A massive sandstorm in Syria was caused by climate change, not the ongoing conflict in the area as previously suggested.

A satellite image of the massive sandstorm of 2015 at its peak on Sept. 8. Image courtesy of NASA.

In August of 2015, a massive sandstorm covered seven nations in the Middle East, closing ports, canceling flights, killing several, and causing thousands of injuries. At the time, many news outlets posited that the storm was the result of the Syrian Civil War. While that may sound far-fetched, they argued that increased use of military vehicles off-road and reduced agriculture and ground coverage because of people fleeing or being killed, contributed to a greater than average amount of sand and dust being kicked up by sandstorms.

But a study published in November of 2016 found that there is no evidence to support the idea that this sandstorm was caused by human conflict.

“The reports suggesting that this was related to the conflict in Syria were not supported by any research,” said Elie Bou-Zeid, an associate professor at Princeton, one of the researchers. “It was just hypotheticals thrown into the air.”

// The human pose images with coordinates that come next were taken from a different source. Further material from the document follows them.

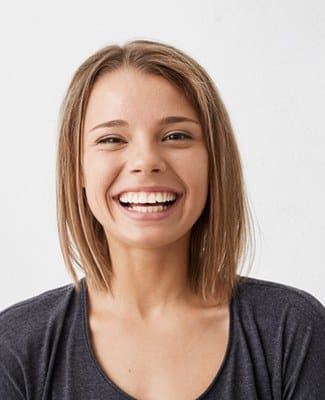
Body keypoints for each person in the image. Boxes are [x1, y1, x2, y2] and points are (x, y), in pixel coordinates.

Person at [0, 40, 324, 400]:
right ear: (78, 168)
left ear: (213, 160)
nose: (146, 160)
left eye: (176, 136)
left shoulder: (291, 331)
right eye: (111, 139)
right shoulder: (16, 347)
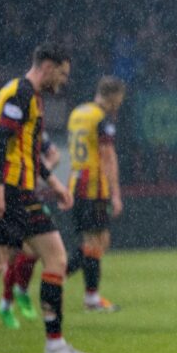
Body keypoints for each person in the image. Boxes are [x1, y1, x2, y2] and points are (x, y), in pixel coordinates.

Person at [0, 41, 94, 353]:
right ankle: (55, 344)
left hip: (23, 191)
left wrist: (54, 183)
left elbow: (28, 152)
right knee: (1, 265)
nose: (62, 81)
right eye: (62, 74)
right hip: (9, 190)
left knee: (53, 258)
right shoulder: (20, 93)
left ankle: (55, 344)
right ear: (47, 67)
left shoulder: (30, 96)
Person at [65, 76, 126, 312]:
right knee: (94, 242)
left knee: (99, 241)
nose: (119, 104)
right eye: (119, 99)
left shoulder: (78, 113)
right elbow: (108, 157)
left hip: (76, 183)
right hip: (93, 186)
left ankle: (61, 277)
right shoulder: (101, 118)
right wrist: (116, 193)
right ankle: (82, 291)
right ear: (113, 97)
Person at [0, 130, 60, 328]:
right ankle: (7, 303)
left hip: (24, 194)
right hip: (5, 194)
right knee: (7, 258)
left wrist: (42, 172)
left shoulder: (34, 131)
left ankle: (14, 296)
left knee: (30, 252)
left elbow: (53, 154)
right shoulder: (5, 127)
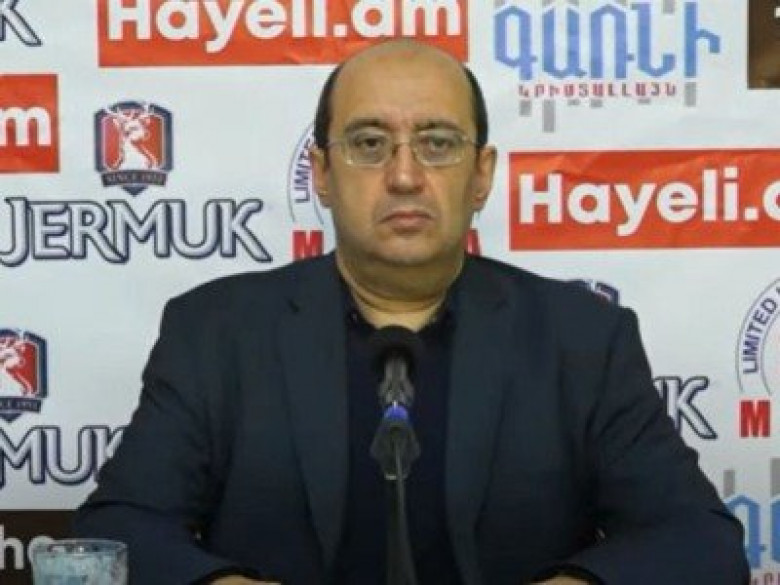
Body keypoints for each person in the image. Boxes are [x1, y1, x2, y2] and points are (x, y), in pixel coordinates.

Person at [73, 40, 749, 585]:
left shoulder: (582, 339)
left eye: (438, 143)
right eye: (369, 143)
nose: (403, 175)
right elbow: (118, 532)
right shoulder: (215, 332)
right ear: (323, 174)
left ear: (481, 175)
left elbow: (698, 541)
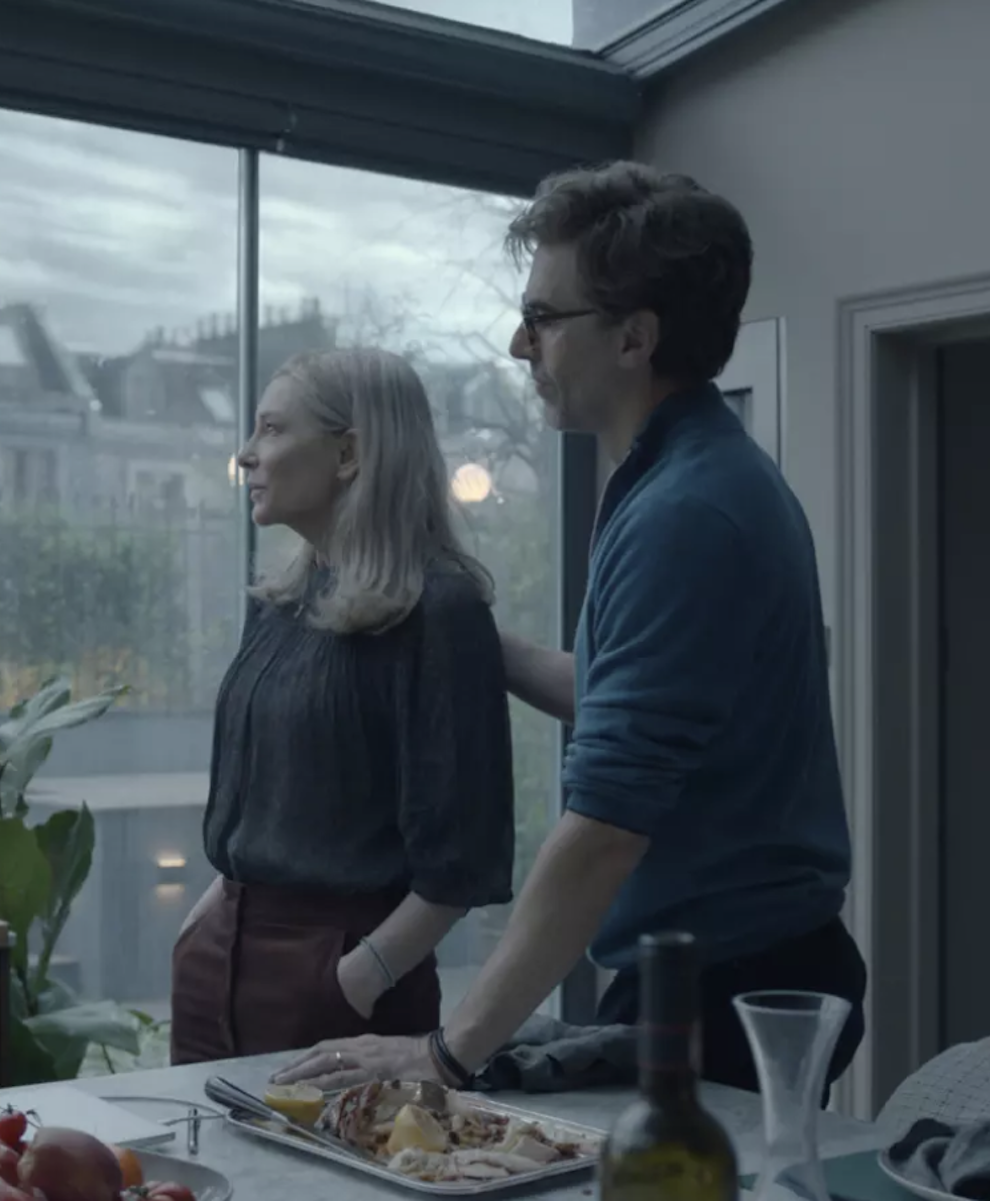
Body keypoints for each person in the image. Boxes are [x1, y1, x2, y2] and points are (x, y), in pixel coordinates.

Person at [276, 162, 865, 1097]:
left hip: (733, 985)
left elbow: (605, 828)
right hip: (716, 965)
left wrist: (446, 1049)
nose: (519, 343)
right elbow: (617, 699)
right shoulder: (682, 479)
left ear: (635, 338)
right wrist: (462, 634)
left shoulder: (689, 513)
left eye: (544, 318)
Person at [170, 346, 517, 1065]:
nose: (244, 454)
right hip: (219, 960)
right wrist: (202, 931)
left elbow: (462, 861)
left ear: (349, 452)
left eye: (271, 430)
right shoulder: (280, 605)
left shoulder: (440, 612)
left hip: (342, 978)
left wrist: (356, 979)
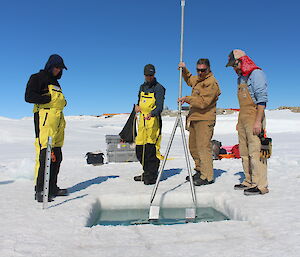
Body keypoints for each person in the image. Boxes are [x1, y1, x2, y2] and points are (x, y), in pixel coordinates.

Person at [25, 54, 69, 202]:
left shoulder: (56, 83)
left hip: (57, 120)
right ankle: (40, 191)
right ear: (50, 66)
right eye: (56, 67)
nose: (58, 70)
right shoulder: (37, 78)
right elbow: (29, 96)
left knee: (57, 155)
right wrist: (47, 100)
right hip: (44, 119)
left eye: (60, 68)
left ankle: (52, 188)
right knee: (45, 155)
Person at [226, 49, 269, 195]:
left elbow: (261, 100)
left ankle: (260, 184)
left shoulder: (256, 74)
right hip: (243, 118)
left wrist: (258, 122)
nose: (233, 68)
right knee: (244, 151)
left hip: (254, 116)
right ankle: (249, 180)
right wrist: (240, 121)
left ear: (241, 61)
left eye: (234, 65)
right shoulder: (240, 78)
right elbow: (242, 104)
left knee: (256, 151)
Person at [178, 59, 221, 186]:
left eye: (203, 70)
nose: (200, 72)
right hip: (194, 118)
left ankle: (207, 176)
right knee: (194, 147)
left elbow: (203, 102)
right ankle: (200, 170)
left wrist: (187, 99)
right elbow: (190, 79)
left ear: (208, 69)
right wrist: (184, 69)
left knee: (203, 148)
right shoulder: (198, 79)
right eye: (198, 70)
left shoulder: (211, 83)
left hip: (205, 119)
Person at [134, 64, 166, 185]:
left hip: (153, 122)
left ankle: (151, 175)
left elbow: (160, 107)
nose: (149, 77)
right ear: (144, 75)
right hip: (142, 122)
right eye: (147, 75)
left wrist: (152, 114)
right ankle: (146, 172)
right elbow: (139, 102)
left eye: (151, 75)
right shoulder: (142, 87)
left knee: (150, 150)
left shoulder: (159, 88)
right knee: (139, 150)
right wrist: (137, 108)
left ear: (154, 75)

The research team believes that the sandstorm was actually caused by climate change, which is worse, because that means that similar storms can happen again in the future.

The researchers first looked at vegetation in the area, which was not only not lower than normal, the coverage for that year was actually higher than coverage between 2001 and 2007, and almost twice as high as it was between 2007 and 2010. Between 2007 and 2010 the region was also in the midst of a drought, but in the much hotter than average 2015 summer, the area was even drier than during that drought.

Combined with uncommon east-west winds (which normally flow south in this area), this dryness and increased temperature managed to cause a uniquely large sandstorm. But it might not be so unique in the long run, as global temperatures are expected to continue rising, with subsequent summers being hotter and drier than we’ve seen so far.

As climate change continues, giant sandstorms could become more frequent. It’s important that we understand how these storms are formed so that we can better learn to deal with them. While nothing short of significant reversal of climate change is likely to prevent such storms, we can at least prepare communities that might be affected by them.